What is needed -> In the entries below, find the line with "M247,90l4,8 -11,6 -4,-8z" and print exactly every line from there up to and including the line with "M534,137l6,9 -13,9 3,5 -4,3 -10,-15z", with no other lines.

Data entries ->
┌────────

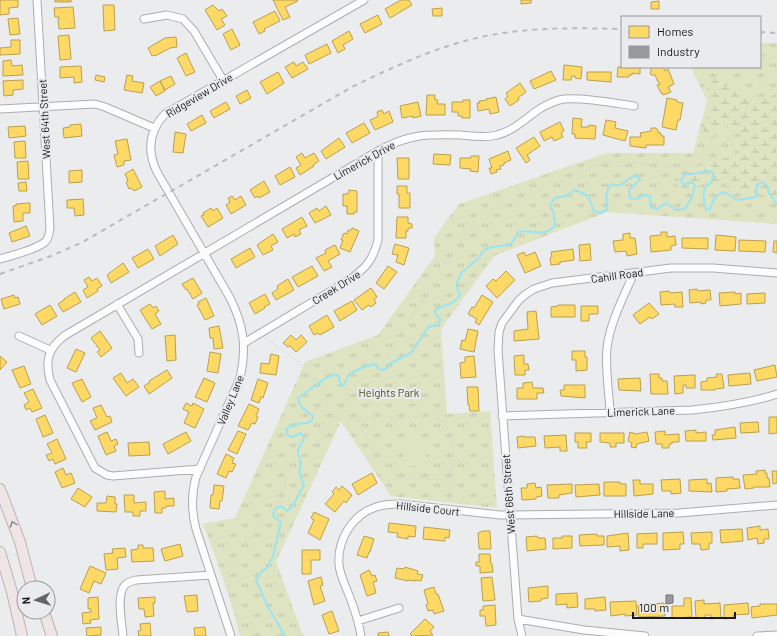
<svg xmlns="http://www.w3.org/2000/svg" width="777" height="636" font-family="Barlow,sans-serif">
<style>
.grass{fill:url(#grass-tufts)}
.wetland{fill:url(#wetland-marsh)}
.pitch{fill:#dee3c2}
.homes{fill:#ffd966;stroke:#ba9f4f}
.industry{fill:#999;stroke:#737373}
.lines{fill:none;stroke-linecap:round;stroke-linejoin:round}
.stream{stroke:#99e4f3;stroke-width:2}
.minor-casing{stroke:#adadae;stroke-width:9}
.highway-casing{stroke:#bdb2b2;stroke-width:12}
.path{stroke:#d6d7d7;stroke-width:1;stroke-dasharray:2 2;stroke-linecap:butt}
.minor{stroke:#fcfcfc;stroke-width:7}
.highway{stroke:#f0e5e5;stroke-width:10}
.rail{stroke:#bababb;stroke-width:2;stroke-dasharray:5 5;stroke-linecap:butt}
.oneway{stroke:#8f898a}
.labels{text-anchor:middle;dominant-baseline:central;stroke-width:4;stroke-linejoin:round;paint-order:stroke}
.street-label{font-size:11px;fill:#19191a;stroke:#eaebee}
.park-label{font-size:11px;fill:#4a4f15;stroke:#eaebee}
</style>
<defs>
<pattern id="grass-tufts" width="24" height="20" patternUnits="userSpaceOnUse"><rect width="24" height="20" fill="#dee3c2"/><path d="M3 7l-1-3M5 7V3M7 7l1-3M15 17l-1-3M17 17v-4M19 17l1-3" fill="none" stroke="#bec2a6"/></pattern>
<pattern id="wetland-marsh" width="20" height="14" patternUnits="userSpaceOnUse"><rect width="20" height="14" fill="#dee3c2"/><path d="M1 5h8M5 5V1M11 12h8M15 12V8" fill="none" stroke="#bec2a6"/></pattern>
</defs>
<rect width="100%" height="100%" fill="#ebeced"/>
<!-- grass -->
<path class="grass" d="M760,43h17v181l-170,-12 -113,44 -53,73 6,85 43,-3 7,97 -106,-12 -50,-75 -65,141 27,74h-63c-9,-38 -23,-75 -37,-112l32,-6 70,-156 73,-27 57,-79 -1,-18 25,-34 148,-51h86l14,-52 -16,-34h69z"/>
<!-- wetland -->
<path class="wetland" d="M708,78h7l40,25 22,-9v106l-26,-9 -22,-2 -8,-8c-10,2 -20,1 -27,9l-17,-4 -2,-7 3,-6 29,-10 24,-6 11,-15v-9l-13,-9 -17,15 -7,-1 -3,-4c4,-11 8,-22 7,-34 0,-10 -4,-10 -1,-22z"/>
<!-- pitch -->
<path class="pitch" d="M419,405l2,9 -14,4 -2,-10z
M425,438l1,28h-24c0,-16 7,-27 23,-28z"/>
<!-- homes -->
<path class="homes" d="M0,0h18v7l-9,1v6l-9,1z
M55,0h16v2h-16z
M273,0h24l1,1 -13,6 5,10 -7,3z
M401,0h8l3,5 -22,13 -5,-9z
M521,0h10v3l-10,1z
M659,1v8h-8v-7z
M103,5h11l1,25 -11,1z
M213,5l6,6 3,-2 5,7 -6,3 4,6 -8,5 -12,-20z
M73,7l2,21 -16,1 -1,-10h1v-2h-4l-1,-9z
M442,8v8h-9l-1,-7z
M275,11l5,10 -16,8 1,2 -6,3 -6,-12z
M378,15l4,9 -17,9 -5,-9z
M18,18l2,16 -10,1 -2,-16z
M232,29l8,16 -9,5 -8,-16z
M349,31l4,8 -10,6 2,4 -7,4 -6,-12z
M69,35l2,24 -11,1 -2,-24z
M176,37l1,10 -7,1 -15,8 -1,-1 -2,1 -4,-8 17,-10z
M11,40h9v14l-20,1v-7l11,-1z
M327,44l4,9 -22,11 -4,-9z
M186,53l9,19 -9,4 -9,-18z
M11,60l1,6 10,-1 1,10 -20,1v-15z
M294,62l2,4 7,-4 5,7 -16,9 -7,-11z
M564,65l18,2 -1,12 -6,-1v-2h-3l-1,4h-8z
M81,66l1,16 -8,1v-6l-14,1v-11z
M618,67h22v7l-8,-1v2h-3v2h-12z
M652,67h11l2,4 3,-2 6,15 -6,3 3,5 -8,3 -1,-2h-1l-4,-8 3,-1 -1,-2h-1l-3,-7h-4l-1,-2z
M551,71l5,9 -22,9 -4,-8z
M278,72l6,11 -17,11 -7,-12z
M587,72h24v10l-24,-2z
M96,75l9,2 -1,5 -9,-2z
M127,75l6,1 -1,5 12,2 -2,10 -18,-3z
M171,76l4,8 -10,6 -5,-9z
M23,80v9l-10,1v5l-9,1 -1,-15z
M160,81l5,10 -9,5 -6,-9z
M520,83l6,9 -8,6 1,2 -9,6 -5,-7 3,-3 -2,-3z
M247,90l4,8 -11,6 -4,-8z
M427,95h8v5h3l-1,4h8v11h-19z
M496,97l3,15 -9,2 -1,-5 -11,2 -1,-8h3l-1,-2 8,-1 -1,-1z
M667,98l10,2v2l6,1 -3,17h-2l-2,10 -14,-3z
M463,100h7v18h-8v-2h-4v-4h-6v-10h11z
M226,102l4,7 -16,9 -4,-7z
M418,102l3,14 -8,2v-2l-11,2 -2,-12z
M382,110l2,4 5,-3 4,11 -18,8 -5,-10 7,-3 1,-1 -1,-4z
M202,115l4,8 -15,8 -4,-7z
M573,118l9,1 -1,8h8v-2l7,1 -1,13 -20,-1v-4h-3z
M606,120l10,2 -1,6 13,3 -3,10 -22,-6z
M560,122l4,9 -3,2 2,4 -9,4 -2,-4 -8,4 -4,-9z
M364,123l6,10 -18,10 -6,-10z
M81,124l1,12 -18,2 -1,-10 7,-1v-2z
M25,126l1,10 -17,2 -1,-11z
M651,128h5l2,2v3h3v3h3v9h-18v3l-16,-2v-9h11l-1,-4 11,-2z
M175,132l11,2 -3,19 -10,-1z
M534,137l6,9 -13,9 3,5 -4,3 -10,-15z
M339,138l6,9 -19,12 -5,-8z
M127,139l4,21 -7,1v4l-7,2 -3,-12 4,-1 -3,-13z
M25,141l1,17h-11l-1,-16z
M508,151l3,9 -7,3v2l-4,1 1,3 -5,1 1,2 -6,2 -2,-6h3l-3,-9z
M302,153l3,5 9,-5 5,8 -6,4 1,1 -14,9 -4,-7 5,-3 -5,-8z
M434,154l17,1 -1,10 -17,-1z
M471,156h8l-1,16 -8,-1 1,-2 -11,-1v-10h11z
M397,158h12v21h-11z
M28,161l1,18h-11l-1,-17z
M290,167l5,10 -15,8 -5,-9z
M133,169l9,18 -8,4 -2,-3 -3,1 -3,-7 2,-1 -3,-7z
M82,170v12l-13,1v-12z
M264,181l6,11 -11,6 -1,-2 -3,2 -5,-8z
M26,182l1,9h-8l-1,-8z
M397,186h10v7h3v15h-11v-14h-2z
M349,190l8,1v21h-3v2h-7v-8h-4v-12h5z
M232,196l3,4 6,-4 5,9 -15,9 -5,-9 4,-3 -2,-4z
M83,199l1,16 -9,1 -1,-8h-7v-8z
M30,203v10h-7v8l-9,1 -1,-16h3v-2z
M326,206l5,9 -16,8 -6,-10 8,-5 2,3z
M211,208l2,3 4,-3 6,10 -15,9 -7,-11 3,-1 -1,-2z
M302,217l5,9 -8,4 2,4 -6,3 -1,-3 -7,4 -5,-9z
M397,217h11v6l4,1v4h-4v3h-2v7h-10z
M26,226l4,10 -18,6 -3,-9z
M352,228l7,3 -9,21 -10,-4 3,-8h-2l3,-7 3,1 1,-4 2,1z
M661,232h6v5l8,-1 1,9 -5,1v4l-20,2 -1,-16 11,-1z
M630,233v5h5l2,16 -10,2 -1,-5 -11,1 -2,-11 10,-1v-6z
M273,234l5,8 -7,4 2,4 -10,5 -6,-10z
M173,235l5,9 -18,12 -5,-10z
M716,235l20,2 -1,14 -20,-1z
M682,238h26v11l-26,-1z
M739,240l27,1 -1,11 -26,-1z
M774,241h3v12l-4,-1z
M395,244l14,4 -5,17 -8,-3 2,-7 -6,-1z
M590,244l1,16 -11,1 -1,-16z
M335,245l5,9 -12,7 4,6 -8,4 -8,-13 10,-5 -1,-3z
M250,248l5,9 -19,11 -5,-9z
M148,249l6,10 -16,9 -6,-10z
M573,249l1,11 -14,2v2l-9,1 -1,-7 2,-1 -1,-5z
M524,252l2,4 9,-4 6,14 -16,7 -8,-18z
M123,263l6,9 -18,11 -4,-8z
M312,266l6,10 -20,11 -6,-10z
M388,266l9,6 -13,17 -8,-6z
M506,271l9,9 -18,18 -11,-12 7,-7 3,2z
M89,277l3,4 5,-3 5,8 -5,3 1,2 -11,7 -4,-8 5,-3 -4,-7z
M193,278l9,15 -9,6 -6,-10 -1,1 -4,-6z
M288,279l6,11 -18,10 -4,-7 6,-4 -1,-3z
M371,288l6,9 -3,2 2,4 -5,4 -2,-2 -7,5 -8,-10z
M697,289l1,2 12,-1 1,10h-5v3l-5,1v-2l-11,1 -1,-13z
M669,291l1,2 12,-1 1,15h-8v-3l-14,1 -1,-13z
M75,292l6,10 -18,10 -5,-8 6,-4v-1z
M735,292v2l6,-1v11l-21,2 -1,-13z
M765,293v10l-18,1v-10z
M265,294l5,10 -6,3 1,1 -10,6 -6,-11z
M14,295l1,3 3,-1 2,7 -16,5 -3,-10z
M482,295l11,7 -14,23 -4,-3 2,-3 -9,-5 4,-7 2,1z
M206,298l8,18 -9,4 -8,-15 2,-1 -1,-2z
M352,301l5,9 -17,11 -6,-10z
M649,303l10,11 -7,5 -2,-2 -10,7 -7,-9z
M150,304l3,4 3,-2 3,5 -4,3 6,10 -9,5 -12,-19z
M50,305l7,11 -15,9 -7,-11z
M558,305h17v12h-24v-10l7,-1z
M581,306h17v8h-9v7h-8z
M536,311l3,28 -25,2v-10l14,-2 -1,-17z
M327,315l7,12 -14,8 -2,-2 -4,2 -5,-9z
M219,326l4,22 -9,1 -1,-11h-3l-1,-10z
M468,329l10,2 -4,21 -14,-3 2,-9 3,1z
M100,331l12,17 -11,9 -4,-5 3,-2 -9,-12z
M175,335l1,25 -9,1 -2,-25z
M291,335l5,5 5,-5 6,7 -11,10 -6,-6 -2,1 -5,-4z
M76,349l9,4 -9,19 -9,-4z
M572,351h13v6h2v13l-11,1v-11h-4z
M210,352l11,2 -3,19 -11,-2z
M271,354l8,2 -3,19 -16,-2 1,-10 8,1z
M524,355v9h4l1,6h-4v5h-10l-1,-19z
M0,356l7,6 -7,8z
M474,356l2,21 -15,1 -1,-15 5,-1v-5z
M775,365l2,12 -20,4 -3,-11z
M24,366l7,18 -11,4 -8,-18z
M167,370l5,8 -23,16 -5,-8 6,-4 -1,-1z
M121,373l6,10 6,-4 6,8 -13,9 -13,-18z
M750,373l1,11 -22,2 -1,-11z
M650,374h9v4h3v3h5l1,13h-17z
M716,374h6l2,14 -9,1v1h-14v-8l6,-1v-3l10,-1z
M695,375v13h-9v-3h-3v8l-8,1 -1,-18z
M204,378l11,5 -8,19 -12,-5z
M640,378l1,13 -22,-1 -1,-11z
M82,379l9,18 -9,5 -10,-19z
M258,379l10,4 -5,15 -2,-1 -2,6 -8,-3z
M532,382l1,6h10l1,5h-7v6h-20v-11h6v-5z
M564,385h21v13l-24,-2 -1,-6h4z
M467,387h11l1,24h-9l-1,-6h-1z
M33,389l9,19 -10,4 -2,-4 -4,2 -2,-5 5,-3 -5,-9z
M186,403l6,3 1,-3 11,6 -9,19 -11,-5 5,-11 -6,-3z
M249,404l10,5 -3,7 2,1 -3,7 -3,-1 -4,7 -10,-4z
M101,405l6,12 3,-1 2,6 -17,8 -5,-9 7,-3 -4,-10z
M45,415l8,18 -10,4 -7,-18z
M769,417h8v16l-8,1z
M758,422l1,10 -18,1 -1,-10z
M735,427l1,11 -23,2 -1,-5h3v-5z
M696,430v3l10,-1v9h-20l-1,-10z
M238,431l8,3 -9,20 -9,-4z
M665,431v4l14,-1v8h-7v2h-3v4h-7v-4h-6l-1,-12z
M107,432l4,9 5,-2 2,5 -4,2 2,5 -10,4 -8,-19z
M186,432l5,9 -23,13 -5,-10z
M630,432l6,2 11,-2 2,9 -12,3 -1,4 -5,-1 1,-4 -4,-2z
M575,433h16v9h-5l1,6h-9v-6h-3z
M600,433h24v10h-8v4h-6v-4l-10,-1z
M566,435l1,16h-7v-4l-15,1 -1,-12z
M524,436v1h11l1,9 -18,2 -1,-11z
M57,439l9,20 -11,5 -2,-5 -4,2 -3,-6 6,-2 -5,-9z
M149,442l1,13 -21,1 -1,-13z
M226,454l8,4 -2,5 4,1 -4,8 -3,-1 -3,7 -9,-4z
M63,468l3,7 5,-2 4,10 -13,5 -7,-16z
M765,470v3h2v5h2l1,9h-16v1l-9,1 -2,-14 14,-1 -1,-3z
M772,471h5v12l-4,1z
M372,473l5,10 -19,12 -6,-11z
M733,477v2h6l1,9 -13,1v2l-11,1v-14z
M680,479l1,14 -10,1v-3h-9l-1,-11z
M707,479v5l4,-1 1,9 -23,-1v-11z
M633,480h7v4h13v10l-19,2z
M604,482h16v2h6v12h-22z
M535,483l1,5 5,-1 1,9 -6,1v2l-14,1 -1,-12h6v-4z
M572,484v9l-13,2v3h-11l-1,-13z
M599,484l1,11 -24,2 -1,-12z
M214,485l10,1 -2,15h-2l-1,8 -9,-1 1,-13h2z
M342,486l10,9 -6,8 -2,-2 -9,11 -10,-8 9,-10 -2,-2 4,-5 3,3z
M78,488l14,9 -7,10 -14,-8z
M165,491v8l9,-1v8h-8v2h-4v5h-7l-1,-21z
M124,495h10v8l12,-1v9h-6v5h-7v-4h-8z
M107,496l8,1v7h2l-1,8 -19,-1v-8h9z
M314,512l15,7 -9,21 -12,-7 6,-13 -3,-2z
M389,523l27,3 -1,11 -7,-1v3l-11,-2 1,-4 -10,-1z
M760,526v4l8,-1 1,10h-5v4l-6,1 -1,-6 -9,2 -1,-12z
M424,527l26,3 -1,8 -4,-1v4l-22,-2z
M742,529l1,12 -22,2 -1,-13z
M483,531h7l1,18h-12l-1,-16z
M683,532l1,12h-4v5l-17,1v-17z
M712,532v11h-3v6l-8,1 -1,-6h-8l-1,-11z
M628,533l1,17 -9,1v-5l-13,1v-11z
M657,533v11h-14v4h-6v-14z
M597,534v2h7v9l-24,1 -1,-11z
M364,536l10,3 -4,13h-1l-2,6 -10,-3z
M537,536l1,2h7l1,11 -19,2 -1,-14z
M562,536h10v12l-19,1v-11h9z
M180,544l3,12 -18,5 -4,-12z
M138,545h5v3h10l1,13 -22,1 -1,-12 7,-1z
M125,548l1,9 -9,1 1,11 -12,1 -2,-16 9,-1 -1,-4z
M302,550h18v10h-9v14h-9z
M479,554h11l1,10h1l1,8 -13,1v-7h-4v-4h3z
M90,566l16,7 -5,11 -7,-3 -5,12 -9,-4z
M405,567l13,4 -1,3 6,1 -2,6 -6,-1v1l-7,-1v1l-13,-3 2,-10 7,1z
M369,570l3,6 3,-1 2,6 -4,1 3,11 -9,3 -7,-21z
M321,577l2,8 -3,1 5,15 -11,4 -6,-24z
M492,577l3,23 -12,1 -2,-23z
M548,586v12l-7,1v2l-12,1 -1,-14z
M434,587l2,7h2l6,17 -10,3 -1,-4 -5,1 -2,-6 2,-1 -4,-14z
M577,593l1,14 -11,1v-4l-11,1v-11z
M197,595l1,16 -11,1 -3,-16z
M98,597l1,22 -9,1 1,3 -8,1 -1,-11 9,-1v-3h-3v-11z
M155,597v6h-2l1,13 -9,1 -1,-8h-5l-1,-11z
M605,597l1,13 -11,1v-2h-10v-10z
M684,598h7l1,19 -20,1v-12h12z
M704,600v4l16,-1 1,15 -10,1v-4h-6v3h-9l-1,-17z
M636,601l1,14 -12,1v-2l-14,2 -1,-14z
M664,603l1,13 -26,1 -1,-12z
M748,603l1,11 -16,1v3l-9,1v-14z
M760,604h17v11l-25,3 -1,-11 9,-1z
M495,605l1,20 -10,1 -1,-10h-5v-6h3v-4z
M332,611l7,20 -10,3 -7,-19z
M425,619l9,8 -4,4 3,4 -21,1 -2,-2z
M150,623l1,13h-12l-1,-5 3,-1 -1,-6z
M101,627v8l-14,1 -1,-8z
M205,627l1,9h-11l-1,-8z
M388,632l1,4h-11v-3z"/>
<!-- industry -->
<path class="industry" d="M666,595h7v8l-7,1z"/>
<g class="lines">
<!-- stream -->
<path class="stream" d="M285,636l-17,-29 -12,-27 5,-8 6,-4 6,-12 8,-34 -8,-6 2,-7 6,-3 6,5 5,-4 12,-22 -5,-13c4,-13 0,-10 -1,-20 0,-6 5,-9 6,-15l-3,-4 -9,4 -4,-1 -2,-6c6,-10 19,-4 26,-9l1,-5c-7,-6 -14,-8 -15,-18 5,-4 9,-6 14,-10 8,-5 15,-14 26,-13l3,11 4,-2c1,-3 1,-7 4,-9 3,-4 22,-11 27,-11l2,5 5,1 4,-2 4,-5 20,-10 17,-26 8,-2 4,-4v-3l-4,-3 -1,-5c9,-6 21,-5 25,-16l-3,-5v-6l4,-10 17,-14 6,-9 8,-3 19,-3 7,-12c9,-3 16,2 26,0 4,0 8,-4 11,-6l-1,-11 -4,-10 5,-7 11,-2 9,-6 13,6 6,15 6,2 7,-3c1,-12 -4,-15 4,-26 12,5 14,-5 25,-9l4,5 -11,10 1,8 8,1 5,-4 7,1 1,11 6,2 9,-6 10,7 9,-1 7,-12 3,-12 -3,-3 -9,3 -2,-5 4,-6h6l19,-3 3,2 -1,9c-2,1 -4,2 -6,4 -4,5 -2,18 0,24l4,-1c3,-8 5,-15 14,-17l13,8 19,-3 1,-12 5,-3 5,4 2,7 8,11"/>
<defs>
<path id="minor" d="M144,19l23,-4 16,4 11,12 29,49
M0,109l95,-5 10,3 49,21
M0,259c11,-3 37,-10 45,-17 4,-3 4,-9 5,-14l-13,-228
M117,304l21,35 1,14
M19,336l31,14
M244,343l105,-63c17,-12 24,-20 29,-40v-89
M610,412c-1,-21 -5,-43 -3,-64 3,-26 17,-52 27,-75
M502,416l190,-6c29,-3 57,-7 85,-16
M200,469l-87,7 -6,-1 -12,-7 -45,-88c-5,-20 -2,-31 14,-44l314,-185c31,-17 48,-17 83,-16 11,1 25,3 36,0 17,-4 30,-18 44,-27 7,-4 15,-8 23,-9 20,-2 50,4 70,7
M518,619l66,11 61,6
M358,621l41,-13
M123,636c-1,-12 -7,-42 2,-51 3,-3 7,-4 11,-5l75,-5
M231,636l-35,-107c-5,-19 -5,-34 0,-52l44,-99c7,-31 4,-53 -11,-82l-72,-124c-10,-21 -8,-41 8,-58l199,-114
M361,636c-2,-14 -7,-28 -12,-41 -4,-10 -9,-20 -10,-30 -2,-25 13,-50 37,-58 8,-3 16,-3 24,-3l100,11 179,-2 98,-8
M522,636l-4,-17 -20,-268 1,-19 3,-9 17,-23 7,-6 8,-5 18,-6 119,-15h42l64,5
M757,636l20,-1"/>
<path id="highway" d="M0,489l20,53 12,46
M0,552l12,40 10,44
M44,612l8,24"/>
</defs>
<!-- minor casing -->
<use href="#minor" class="minor-casing"/>
<!-- highway casing -->
<use href="#highway" class="highway-casing"/>
<!-- path -->
<path class="path" d="M265,338l31,22 16,18 11,14 7,18 4,7 4,2h20c3,5 3,10 6,15 8,17 23,39 43,43 13,3 28,2 41,3l2,7v16
M358,419l20,-4 27,4 25,-5 6,2 8,7 7,12 2,13 -1,17 -4,15
M452,465l10,-4
M241,636l-13,-47 -1,-11 3,-11 8,-16 10,-9 13,-22 16,-16 6,-11 5,-22 6,-8 24,-21 26,-41 6,-6 16,-7 11,-13 18,-33 81,-122 5,-3 120,-54 8,-2c12,1 25,1 37,3 7,1 13,3 21,3 27,-2 60,-18 73,-43 12,-25 13,-37 37,-54"/>
<!-- minor -->
<use href="#minor" class="minor"/>
<!-- highway -->
<use href="#highway" class="highway"/>
<!-- rail -->
<path class="rail" d="M760,32l17,1
M0,274l51,-18 30,-13 271,-156c45,-22 90,-43 139,-52 44,-8 87,-7 131,-6"/>
</g>
<!-- one-way arrows -->
<defs><path id="oneway-chevron" d="M-2-3.5L2.5 0L-2 3.5" fill="none" stroke-width="1.6" stroke-linecap="round" stroke-linejoin="round"/></defs>
<use class="oneway" href="#oneway-chevron" transform="translate(13 524) rotate(-110)"/>
<g class="labels">
<!-- street labels -->
<g class="street-label">
<text transform="translate(199 95) rotate(-31)">Ridgeview Drive</text>
<text transform="translate(44 119) rotate(-93)">West 64th Street</text>
<text transform="translate(364 160) rotate(-29)">Limerick Drive</text>
<text transform="translate(617 275) rotate(-8)">Cahill Road</text>
<text transform="translate(336 287) rotate(-32)">Creek Drive</text>
<text transform="translate(230 400) rotate(-68)">Valley Lane</text>
<text transform="translate(641 411) rotate(-2)">Limerick Lane</text>
<text transform="translate(508 494) rotate(-94)">West 66th Street</text>
<text transform="translate(428 508) rotate(6)">Hillside Court</text>
<text transform="translate(644 513) rotate(-1)">Hillside Lane</text>
</g>
<!-- park labels -->
<g class="park-label">
<text x="389" y="392">Heights Park</text>
</g>
</g>
<!-- legend -->
<rect x="621" y="16" width="140" height="52" fill="#eaebee" stroke="#969799"/>
<rect x="629" y="26" width="20" height="12" fill="#ffd966" stroke="#969799"/>
<text x="657" y="36" font-size="12" fill="#19191a">Homes</text>
<rect x="629" y="46" width="20" height="12" fill="#999999" stroke="#969799"/>
<text x="657" y="56" font-size="12" fill="#19191a">Industry</text>
<!-- north arrow -->
<g transform="translate(36 600) rotate(266)"><circle r="19" fill="#eaebee" stroke="#969799"/>
<path d="M0-3L7 15L0 10L-7 15Z" fill="#626364"/>
<text y="-6" font-size="11" font-weight="bold" text-anchor="middle" fill="#19191a">N</text>
</g>
<!-- scale -->
<path d="M633 612v6h102v-6" fill="none" stroke="#19191a" stroke-width="2"/>
<text x="639" y="612" font-size="12" fill="#19191a" stroke="#eaebee" stroke-width="3" paint-order="stroke">100 m</text>
</svg>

└────────

Answer space ->
M247,90l4,8 -11,6 -4,-8z
M427,95h8v5h3l-1,4h8v11h-19z
M496,97l3,15 -9,2 -1,-5 -11,2 -1,-8h3l-1,-2 8,-1 -1,-1z
M667,98l10,2v2l6,1 -3,17h-2l-2,10 -14,-3z
M463,100h7v18h-8v-2h-4v-4h-6v-10h11z
M226,102l4,7 -16,9 -4,-7z
M418,102l3,14 -8,2v-2l-11,2 -2,-12z
M382,110l2,4 5,-3 4,11 -18,8 -5,-10 7,-3 1,-1 -1,-4z
M202,115l4,8 -15,8 -4,-7z
M573,118l9,1 -1,8h8v-2l7,1 -1,13 -20,-1v-4h-3z
M606,120l10,2 -1,6 13,3 -3,10 -22,-6z
M560,122l4,9 -3,2 2,4 -9,4 -2,-4 -8,4 -4,-9z
M364,123l6,10 -18,10 -6,-10z
M81,124l1,12 -18,2 -1,-10 7,-1v-2z
M25,126l1,10 -17,2 -1,-11z
M651,128h5l2,2v3h3v3h3v9h-18v3l-16,-2v-9h11l-1,-4 11,-2z
M175,132l11,2 -3,19 -10,-1z
M534,137l6,9 -13,9 3,5 -4,3 -10,-15z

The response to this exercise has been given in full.